HS1 of GGH was the predominant haplotype in all populations, followed by HS3 and HS2 in SI,
BEB, GIH, and ITU. HS2 is the second most frequent haplotype in AMR, EAS, EUR, PJL,
and STU, followed by HS3. HS4 was found at very low frequencies in SI, AFR, and GIH
populations and was absent in other populations. The HS3 haplotype (16.5%) of GGH carrying variant allele was higher in SI population compared to other populations,
except BEB and GIH. Significant differences in HS between SI and other populations
could be due to differences in allele frequencies, suggesting interethnic variations
in the susceptibility to disease and response to treatment. Limitation of our study
might be a lack of data on folate levels that could have strengthened our findings.

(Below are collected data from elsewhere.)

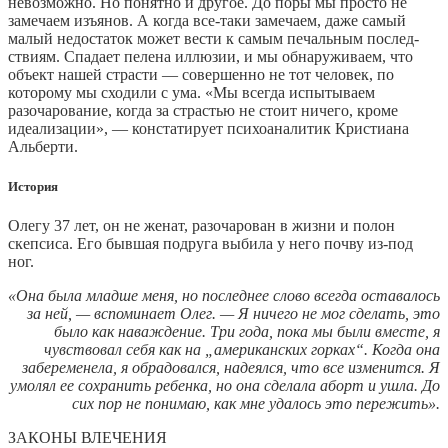
невозможно. Но понятно и другое. До поры мы просто не
замечаем изъянов. А когда все-таки замечаем, даже самый
малый недостаток может вести к самым печальным послед­
ствиям. Спадает пелена иллюзии, и мы обнаруживаем, что
объект нашей страсти — совершенно не тот человек, по
которому мы сходили с ума. «Мы всегда испытываем
разочарование, когда за страстью не стоит ничего, кроме
идеализации», — констатирует психоаналитик Кристиана
Альберти.
История
Олегу 37 лет, он не женат, разочарован в жизни и полон
скепсиса. Его бывшая подруга выбила у него почву из-под
ног.
«Она была младше меня, но последнее слово всегда оставалось
за ней, — вспоминает Олег. — Я ничего не мог сделать, это
было как наваждение. Три года, пока мы были вместе, я
чувствовал себя как на „американских горках“. Когда она
забеременела, я обрадовался, надеялся, что все изменится. Я
умолял ее сохранить ребенка, но она сделала аборт и ушла. До
сих пор не понимаю, как мне удалось это пережить».
ЗАКОНЫ ВЛЕЧЕНИЯ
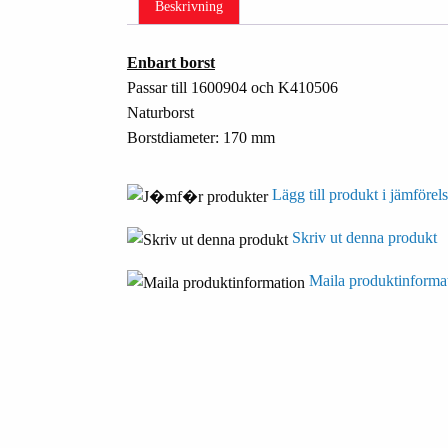
Beskrivning
Enbart borst
Passar till 1600904 och K410506
Naturborst
Borstdiameter: 170 mm
Lägg till produkt i jämförels
Skriv ut denna produkt
Maila produktinforma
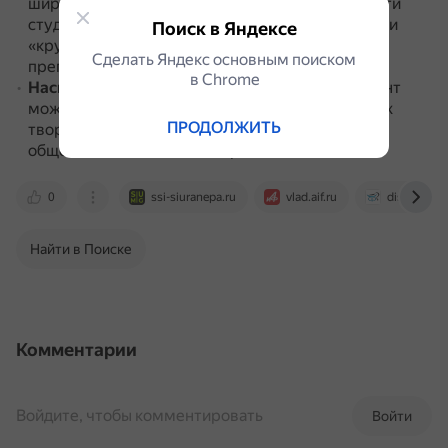
широкие возможности для научной деятельности
студентов.
Можно участвовать в конференциях и
Поиск в Яндексе
«круглых столах», работать совместно с
Сделать Яндекс основным поиском
преподавателями в научных проектах.
в Сhrome
Насыщенная внеучебная жизнь
.
Каждый студент
может проявить себя в различных направлениях
ПРОДОЛЖИТЬ
творческой или научной деятельности,
общественной жизни и спорте.
0
ssi-siuranepa.ru
vlad.aif.ru
disshelp.ru
Найти в Поиске
Комментарии
Войдите, чтобы комментировать
Войти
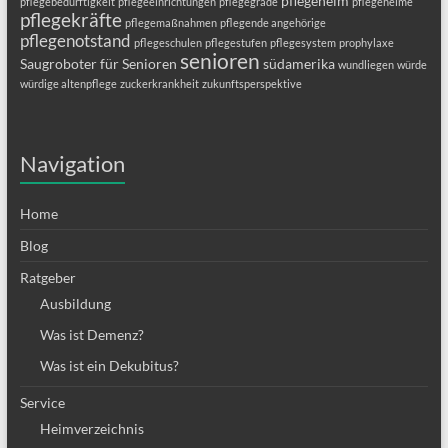
pflegeheim
pflegebedürftigkeit
pflegeeinrichtungen
pflegegrade
pflegeheime
pflegekräfte
pflegemaßnahmen
pflegende angehörige
pflegenotstand
pflegeschulen
pflegestufen
pflegesystem
prophylaxe
senioren
Saugroboter für Senioren
südamerika
wundliegen
würde
würdige altenpflege
zuckerkrankheit
zukunftsperspektive
Navigation
Home
Blog
Ratgeber
Ausbildung
Was ist Demenz?
Was ist ein Dekubitus?
Service
Heimverzeichnis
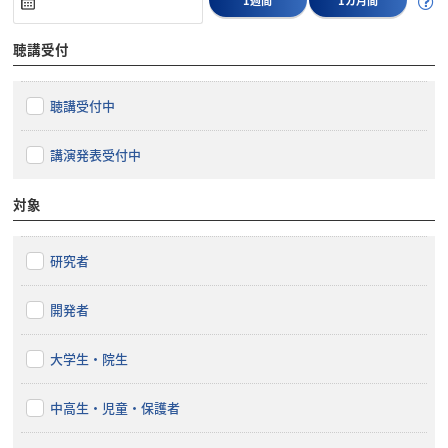
聴講受付
聴講受付中
講演発表受付中
対象
研究者
開発者
大学生・院生
中高生・児童・保護者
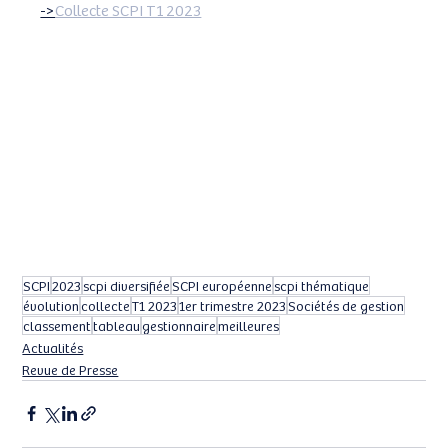
->
Collecte SCPI T1 2023
SCPI
2023
scpi diversifiée
SCPI européenne
scpi thématique
évolution
collecte
T1 2023
1er trimestre 2023
Sociétés de gestion
classement
tableau
gestionnaire
meilleures
Actualités
Revue de Presse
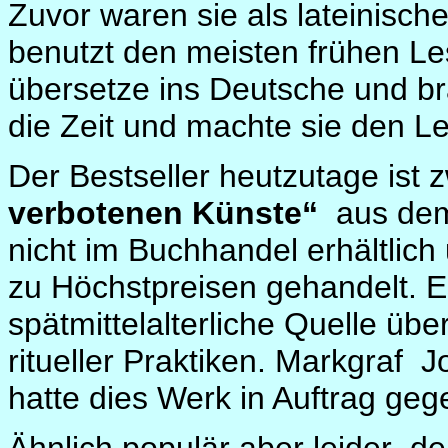
Zuvor waren sie als lateinische
benutzt den meisten frühen Le
übersetze ins Deutsche und br
die Zeit und machte sie den Le
Der Bestseller heutzutage ist 
verbotenen Künste“
aus dem
nicht im Buchhandel erhältlich
zu Höchstpreisen gehandelt. Es 
spätmittelalterliche Quelle üb
ritueller Praktiken. Markgraf
J
hatte dies Werk in Auftrag geg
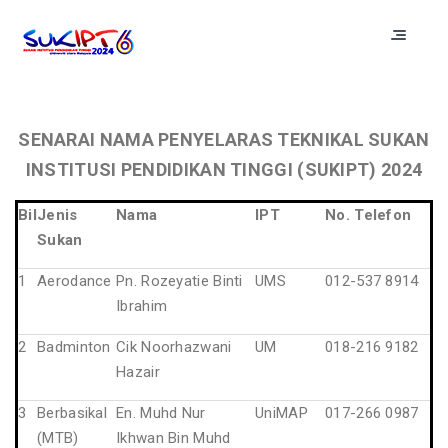
SENARAI NAMA PENYELARAS TEKNIKAL SUKAN
INSTITUSI PENDIDIKAN TINGGI (SUKIPT) 2024
Bil
Jenis
Nama
IPT
No. Telefon
Sukan
1
Aerodance
Pn. Rozeyatie Binti
UMS
012-537 8914
Ibrahim
2
Badminton
Cik Noorhazwani
UM
018-216 9182
Hazair
3
Berbasikal
En. Muhd Nur
UniMAP
017-266 0987
(MTB)
Ikhwan Bin Muhd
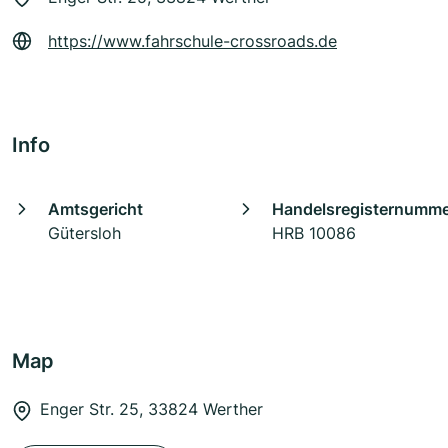
https://www.fahrschule-crossroads.de
Info
Amtsgericht
Handelsregisternumm
Gütersloh
HRB 10086
Map
Enger Str. 25, 33824 Werther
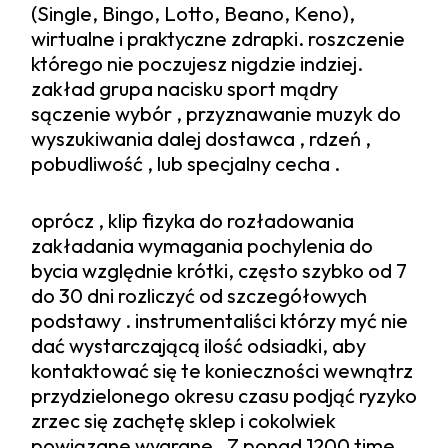
(Single, Bingo, Lotto, Beano, Keno),
wirtualne i praktyczne zdrapki. roszczenie
którego nie poczujesz nigdzie indziej.
zakład grupa nacisku sport mądry
sączenie wybór , przyznawanie muzyk do
wyszukiwania dalej dostawca , rdzeń ,
pobudliwość , lub specjalny cecha .
oprócz , klip fizyka do rozładowania
zakładania wymagania pochylenia do
bycia względnie krótki, często szybko od 7
do 30 dni rozliczyć od szczegółowych
podstawy . instrumentaliści którzy myć nie
dać wystarczającą ilość odsiadki, aby
kontaktować się te konieczności wewnątrz
przydzielonego okresu czasu podjąć ryzyko
zrzec się zachętę sklep i cokolwiek
powiązane wygrane . Z ponad 1200 time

Therefore, folate levels need to be measured at the time of disease diagnosis in the
future. Other variants in the genes encoding folate-metabolizing enzymes also need
to be explored, to find a reliable biomarker for susceptibility to ALL disease.
Clinical relevance of FPGS and GGH variants in acute lymphoblastic leukemia
FPGS and GGH enzymes are involved in both folate and antifolate metabolism. Therefore, changes
in the activities of these enzymes due to genetic variants may the influence the levels
of antifolates and there by affect the treatment response also. Patients with FPGS rs1544105'CC' genotype had lower relapse-free survival (P = 0.01) and event-free
survival (P = 0.04), but did not develop MTX toxicity.[7] Higher FPGS activity was associated with accumulation of long-chain MTXPGs and better overall
survival in patients with ALL.[33] The GGH 452'TT+CT' genotype was associated with increased risk of hepatotoxicity and mucositis,
but not hematological toxicity, in a Chinese population.[25] In European children, the GGH 452'T' allele was associated with thrombocytopenia, but neither GGH polymorphisms nor haplotypes were associated with MTX response and survival.[34]

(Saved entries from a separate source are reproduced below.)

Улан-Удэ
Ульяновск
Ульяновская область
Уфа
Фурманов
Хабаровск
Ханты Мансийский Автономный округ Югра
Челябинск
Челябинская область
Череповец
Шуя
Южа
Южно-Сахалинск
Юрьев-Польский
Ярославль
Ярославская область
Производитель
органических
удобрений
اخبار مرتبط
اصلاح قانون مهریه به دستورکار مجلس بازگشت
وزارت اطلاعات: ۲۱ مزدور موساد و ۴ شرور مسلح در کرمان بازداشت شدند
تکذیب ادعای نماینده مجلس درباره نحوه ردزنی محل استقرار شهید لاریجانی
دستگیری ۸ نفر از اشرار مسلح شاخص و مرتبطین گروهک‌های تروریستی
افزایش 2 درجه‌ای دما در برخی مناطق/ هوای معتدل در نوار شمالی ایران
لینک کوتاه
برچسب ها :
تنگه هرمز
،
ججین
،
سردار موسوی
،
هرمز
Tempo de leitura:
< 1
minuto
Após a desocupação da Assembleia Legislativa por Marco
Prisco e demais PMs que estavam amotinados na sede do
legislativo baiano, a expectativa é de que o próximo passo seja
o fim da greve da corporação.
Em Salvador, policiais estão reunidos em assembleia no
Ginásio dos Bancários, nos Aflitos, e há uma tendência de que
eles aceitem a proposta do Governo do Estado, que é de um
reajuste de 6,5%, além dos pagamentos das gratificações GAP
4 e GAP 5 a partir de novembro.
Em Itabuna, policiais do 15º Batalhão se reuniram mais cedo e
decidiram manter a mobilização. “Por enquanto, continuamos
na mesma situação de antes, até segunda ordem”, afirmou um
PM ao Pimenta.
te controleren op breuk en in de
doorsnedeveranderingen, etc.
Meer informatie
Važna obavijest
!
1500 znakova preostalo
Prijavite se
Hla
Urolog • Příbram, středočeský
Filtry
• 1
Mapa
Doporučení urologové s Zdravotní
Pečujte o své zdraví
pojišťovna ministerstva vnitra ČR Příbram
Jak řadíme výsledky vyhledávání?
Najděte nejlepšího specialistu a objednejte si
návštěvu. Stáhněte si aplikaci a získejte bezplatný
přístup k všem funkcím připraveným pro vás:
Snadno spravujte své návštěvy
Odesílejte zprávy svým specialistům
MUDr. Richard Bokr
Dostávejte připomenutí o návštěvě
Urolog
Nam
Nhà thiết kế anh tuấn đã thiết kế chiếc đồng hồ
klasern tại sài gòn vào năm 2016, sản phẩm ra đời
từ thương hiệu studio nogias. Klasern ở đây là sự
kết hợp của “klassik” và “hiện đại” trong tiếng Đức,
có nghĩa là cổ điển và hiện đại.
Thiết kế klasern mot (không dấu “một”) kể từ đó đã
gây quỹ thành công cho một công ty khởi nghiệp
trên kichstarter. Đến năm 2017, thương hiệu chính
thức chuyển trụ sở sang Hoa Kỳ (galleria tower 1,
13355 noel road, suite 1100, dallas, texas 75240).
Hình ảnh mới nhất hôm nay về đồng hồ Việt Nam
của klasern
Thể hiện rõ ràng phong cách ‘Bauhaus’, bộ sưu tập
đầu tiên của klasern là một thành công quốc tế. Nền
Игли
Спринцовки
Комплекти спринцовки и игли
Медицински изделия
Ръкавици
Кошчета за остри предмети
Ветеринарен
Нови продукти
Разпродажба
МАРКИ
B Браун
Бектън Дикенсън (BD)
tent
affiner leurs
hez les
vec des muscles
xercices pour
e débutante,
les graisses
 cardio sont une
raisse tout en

GGH -401C>T and 'TT' genotype carriers were at increased risk of developing leukopenia
and thrombocytopenia after high-dose methotrexate in a Thai population.[10] In a Mexican population, the GGH-401C>T polymorphism was found to increase the risk of relapse significantly whereas
GGH 452C>T polymorphism did not affect ALL outcome.[12] In Chinese patients, a higher serum MTX concentration/dose ratio and a higher concentration
of MTX above the therapeutic threshold (>40 μM) were observed in GGH rs3758149'CT' or 'TT' genotype carriers when compared to 'CC' genotype carriers after
high-dose MTX therapy. However, FPGS polymorphism was not associated with serum MTX levels.[11] The above-observed differences in clinical outcome of ALL between various ethnicities
could partly be explained by the differences in the distribution of GGH and FPGS variant alleles. Therefore, the impact of each SNP on the susceptibility and outcome
of diseases might vary among different populations.
Conclusion
In our study, the FPGS rs1544105'AA' genotype was found to be associated with the susceptibility to ALL
in SI population. Genotype and haplotype distributions of FPGS (rs10106 and rs1544105) and GGH (rs3758149 and rs11545078) variants in the SI population significantly differed from
those of other ethnicities. Our data emphasized that each ethnicity has unique allele
frequencies of studied FPGS and GGH variants. Thus, knowledge of genotype frequency distribution within a population
can be useful to tailor drug therapy by optimizing drug doses and identifying potential
risk groups which may develop toxicity.
Compliance with ethical standards
All procedures performed in our study were in accordance with the ethical standards
of the institutional and/or national research committee and with the 1964 Helsinki
declaration and its later amendments or comparable ethical standards.
Acknowledgments
We would like to thank Jawaharlal Institute of Postgraduate Medical Education and
Research, Puducherry, India, for providing an intramural fund to conduct the study.